In any kind of medical or clinical environment, proper cleaning, disinfecting, instrument and equipment sterilisation is critical.
There are strict rules of standards in Australia when it comes to hygiene, especially in a medical setting. Standards are living documents which reflect progress in science, technology and ethics, and as such are constantly changing.
Here at SDAI we are proud of our level of hygiene – we keep up-to-date with the latest rules and regulations for equipment sterilisation, ensuring our patients’ safety is our number one priority.

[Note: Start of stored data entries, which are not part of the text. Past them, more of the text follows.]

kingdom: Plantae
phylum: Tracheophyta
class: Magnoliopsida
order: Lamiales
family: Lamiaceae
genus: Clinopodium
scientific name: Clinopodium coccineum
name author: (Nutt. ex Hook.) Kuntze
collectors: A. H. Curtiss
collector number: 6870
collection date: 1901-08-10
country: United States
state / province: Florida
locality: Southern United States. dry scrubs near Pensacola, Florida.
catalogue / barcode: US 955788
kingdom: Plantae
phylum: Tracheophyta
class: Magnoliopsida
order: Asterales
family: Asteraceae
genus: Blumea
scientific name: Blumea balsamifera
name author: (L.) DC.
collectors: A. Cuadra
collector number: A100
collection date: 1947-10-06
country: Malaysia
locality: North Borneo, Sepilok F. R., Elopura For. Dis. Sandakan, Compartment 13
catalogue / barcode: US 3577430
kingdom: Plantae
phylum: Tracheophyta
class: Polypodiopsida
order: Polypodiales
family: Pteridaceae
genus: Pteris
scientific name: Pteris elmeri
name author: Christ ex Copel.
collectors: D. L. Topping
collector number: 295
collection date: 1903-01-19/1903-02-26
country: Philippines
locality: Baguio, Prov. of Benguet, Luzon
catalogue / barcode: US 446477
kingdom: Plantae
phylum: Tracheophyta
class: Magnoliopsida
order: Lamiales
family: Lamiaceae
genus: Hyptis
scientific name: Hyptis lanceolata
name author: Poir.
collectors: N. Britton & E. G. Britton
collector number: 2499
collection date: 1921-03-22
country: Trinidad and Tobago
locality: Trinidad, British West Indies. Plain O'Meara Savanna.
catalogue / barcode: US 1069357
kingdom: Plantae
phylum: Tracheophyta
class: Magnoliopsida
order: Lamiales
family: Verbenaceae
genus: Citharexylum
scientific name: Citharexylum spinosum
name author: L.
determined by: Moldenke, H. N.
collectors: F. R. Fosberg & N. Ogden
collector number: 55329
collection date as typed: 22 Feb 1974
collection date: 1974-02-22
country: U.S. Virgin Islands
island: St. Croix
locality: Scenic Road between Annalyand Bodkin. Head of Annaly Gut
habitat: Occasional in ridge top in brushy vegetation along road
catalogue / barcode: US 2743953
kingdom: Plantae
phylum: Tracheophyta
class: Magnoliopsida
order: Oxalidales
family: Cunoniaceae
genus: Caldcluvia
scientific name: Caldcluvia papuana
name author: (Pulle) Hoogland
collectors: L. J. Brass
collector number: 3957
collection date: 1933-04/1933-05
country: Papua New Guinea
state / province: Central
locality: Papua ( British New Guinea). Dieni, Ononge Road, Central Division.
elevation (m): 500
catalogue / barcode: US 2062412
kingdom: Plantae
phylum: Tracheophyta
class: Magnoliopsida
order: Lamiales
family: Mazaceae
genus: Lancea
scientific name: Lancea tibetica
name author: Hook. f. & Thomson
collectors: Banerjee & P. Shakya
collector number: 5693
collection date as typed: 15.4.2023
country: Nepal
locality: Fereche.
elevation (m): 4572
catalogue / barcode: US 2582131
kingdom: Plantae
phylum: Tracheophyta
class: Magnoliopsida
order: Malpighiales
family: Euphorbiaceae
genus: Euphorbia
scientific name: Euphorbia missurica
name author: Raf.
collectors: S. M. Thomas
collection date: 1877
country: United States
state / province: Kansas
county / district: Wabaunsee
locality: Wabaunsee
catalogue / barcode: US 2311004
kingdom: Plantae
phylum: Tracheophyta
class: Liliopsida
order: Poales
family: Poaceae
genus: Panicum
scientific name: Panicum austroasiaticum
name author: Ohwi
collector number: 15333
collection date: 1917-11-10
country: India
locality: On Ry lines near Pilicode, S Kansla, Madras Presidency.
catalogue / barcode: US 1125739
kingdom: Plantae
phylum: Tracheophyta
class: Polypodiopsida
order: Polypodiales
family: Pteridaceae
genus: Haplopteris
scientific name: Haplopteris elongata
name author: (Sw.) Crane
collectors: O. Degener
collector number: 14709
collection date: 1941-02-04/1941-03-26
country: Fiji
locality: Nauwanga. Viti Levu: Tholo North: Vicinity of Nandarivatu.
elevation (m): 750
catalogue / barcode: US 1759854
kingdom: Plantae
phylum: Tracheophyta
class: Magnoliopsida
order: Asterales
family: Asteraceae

Types of equipment sterilisation
Sterilisation is not just one all-round process which can be used ubiquitously. There are a number of types of equipment sterilisation used for health and safety practices, which include:
Moist heat sterilisation
Also known as steam under pressure, a steam autoclave is the most dependable, fastest and economical medium known for killing microbes. Dental tools are taken apart where possible, allowing the steam to penetrate evenly. Because steam autoclaves use a damp heat, it’s not suitable for all products, such as plastics, which must be cleaned in a separate way.
Dry heat sterilisation
Dry heat sterilisation, using hot dry air, is one of the earliest forms of sterilisation, and has been used since the late 1800’s. As the names suggests, no moisture is used, making it suitable for certain materials that can’t go into a steam autoclave. Sterilisers of today are made with specially designed perforated convection chambers with heating elements and fans. The process by which microorganisms are destroyed, when subjected to this form of heat, is by oxidation.
Some materials can’t be treated to the type of high temperatures needed to kill microbes, so in that case chemicals can be used. Ethylene oxide gas is commonly used to sterilise and disinfect items because of its compatibility with most materials, and accounts for 70% of all chemical sterilisations. This method is highly effective, as the gas penetrates all porous materials, including plastic materials and films.
Although filters are not sterilising agents, they are used to remove microorganisms and particles from liquids and gases, thus rendering them sterile. Filters are also used on air intake lines following the sterilizing process to return chambers of steam and ethylene oxide gas sterilizers back to atmospheric pressure. Filters may be used in environmental control of airborne particulate contamination.
Basic hygiene standards
Sterilising dental instruments and equipment is a complex and sophisticated task, but we also take great care with the basics of hygiene too.
We wash our hands thoroughly here with anti-bacterial soap in accordance with the World Health Organization’s guidelines for hand washing, before and after dealing with each patient.
We also use disposable gloves, and wear a new pair for each client, along with fluid-resistant masks.
And of course, needless to say, our premises here are spotless, cleaned every day, ensuring our working environment is up to the latest health and safety standards.
You are safe in our hands
There is one thing we put above all else here at SDAI, and that is our patient’s safety.
We take our profession very seriously, and we know how important it is to have a clean workplace, using sterilised tools, in a sanitised environment.
All of our staff are educated in the latest Health & Safety rules and regulations and will never do anything to compromise your well-being.
We do everything we can to make your dental experience comfortable and relaxed, and to have a full understanding of what’s going on at every stage of treatment.
We follow the same rules here as we would in all our personal lives: respect, integrity and honesty – these are the foundations for long-lasting and valuable relationships with our patients.